Schedulers multiplex scarce resources and can greatly impact the throughput and response times of a system. Ideally, schedulers service clients with relative computation rates. Existing priority schedulers do this to some degree but are ad-hoc. Similarly, fair-share and microeconomic schedulers are too coarse. This paper introduces lottery scheduling which implements proportional-share resource management: consumption rates are proportional to relative shares allocated.
Lottery Scheduling. Lottery schedulers allocate resource rights to clients in the form of tickets. Lotteries are held, and the client with the winning ticket is granted the resource.
Tickets are
- abstract: tickets are a logical entity independent of underlying machine details.
- relative: the value of a ticket varies with the total number of tickets.
- uniform: heterogeneous resources can be managed homogeneously with tickets.
Lottery scheduling is a probabilistic scheduling algorithm, but when quanta are small, fairness can be achieved rapidly. Moreover, there is no fear of starvation. As long as a client has tickets, it will eventually be scheduled.

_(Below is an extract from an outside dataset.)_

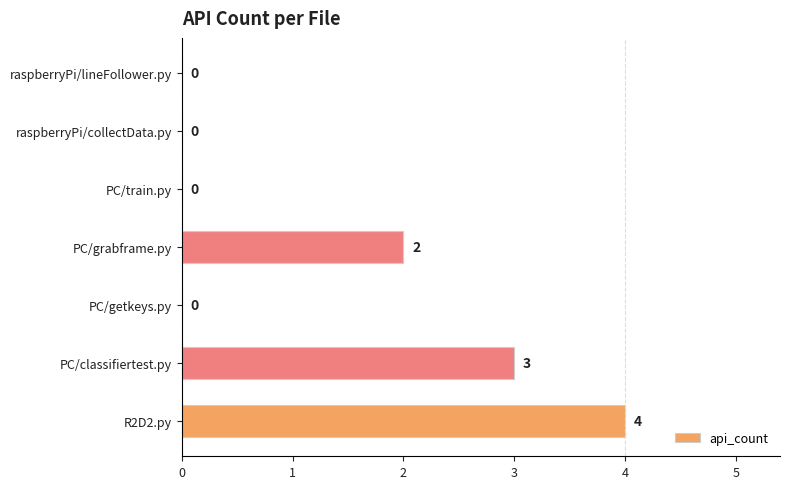

The value at PC/grabframe.py is 1. True or false?

False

Modular Resource Management. - Ticket transfers. Clients can transfer tickets to others. For example, a client blocking on a server can transfer tickets to the server. This effectively avoids priority inversion. - Ticket inflation. Mutually trusting applications can inflate or deflate tickets in order to change resource allocation without communication. - Currencies. Logically distinct groups of mutually trusting applications can establish their own currencies backed by the same base currency. This allows for finer grained ticket allocation. - Compensation tickets. If a client runs for only f
of its quanta, its number of tickets is boosted by 1/f
to ensure fairness.
Implementation. The authors implemented a lottery scheduling prototype in the Mach 3.0 microkernel with all of the features listed above and with a 100 ms quantum.

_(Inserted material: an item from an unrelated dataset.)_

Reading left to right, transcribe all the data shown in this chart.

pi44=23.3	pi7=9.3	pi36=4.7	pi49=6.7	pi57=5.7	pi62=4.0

- Random numbers. Random numbers are generated using a 10 instruction pseudo-random number generator.
- Lotteries. Clients can be stored in a list where each list entry includes the number of tickets assigned to the client. Given a ticket number drawn for a lottery, the client with that ticket can be found by linearly searching through the clients maintaining a partial sum along the way. Sorting clients in descending order starting with those with the most tickets decreases the number of clients that need to be searched. This can be implemented also with a move-to-front policy. Moreover, one could also use a tree or a binary search.

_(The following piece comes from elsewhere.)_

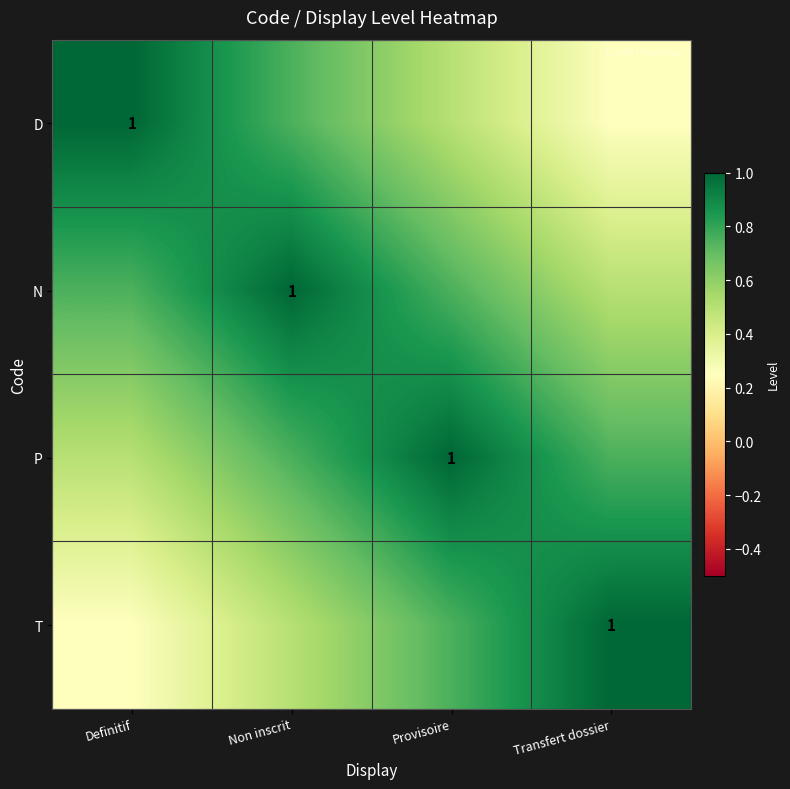

At which category is the sum across all series the highest?

Non inscrit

- Mach kernel interface. Mach provides a minimal interface to create and destroy tickets ad currencies, fund currencies, unfund currencies, etc. A ticket includes its name and amount. A currency includes a list of backing tickets, its name, the amount of tickets allocated, and a list of the allocated tickets.
- Ticket currencies. Currencies are subdivided into other currencies forming a currency graph which makes it easy to translate all currency amounts into a base currency amount. The prototype uses a move-to-front linear search with partial sums computed in the base currency.
- Compensation tickets. Compensation tickets ensure that two clients with the same number of tickets execute for the same amount of time even if one of them does not use its full quantum. This is good for I/O bound tasks.
- Ticket transfer. The prototype instrumented synchronous IPC calls to automatically transfer tickets from clients to servers.
- User interface. Users can manage tickets through the command line.
Managing Diverse Resources. Lottery scheduling can be used to manage more than CPU quanta.
- Synchronization resources. The prototype implements lottery scheduled mutexes in which all threads blocked on the mutex transfer tickets to the thread who holds the mutex. When the mutex is released, a lottery is held to hand it off to one of the waiting threads. This type of mutex does not suffer from priority inversion.
- Space-shared resources. Lottery scheduling can also be used to multiplex space. We run an inverse-lottery in which a loser, as opposed to a winner, is chosen. For example, if we need to allocate a physical page to back a virtual page, but all the virtual pages are taken, we run an inverse lottery to select a loser and flush the page to disk. Each transaction is chosen with probability
(1/(n-1))(1 - t/T)
where n
is the number of clients, t
is the number of tickets for a client, and T
is the total number of tickets. The multiplier is a normalizing factor and the multiplicand is the inverse probability.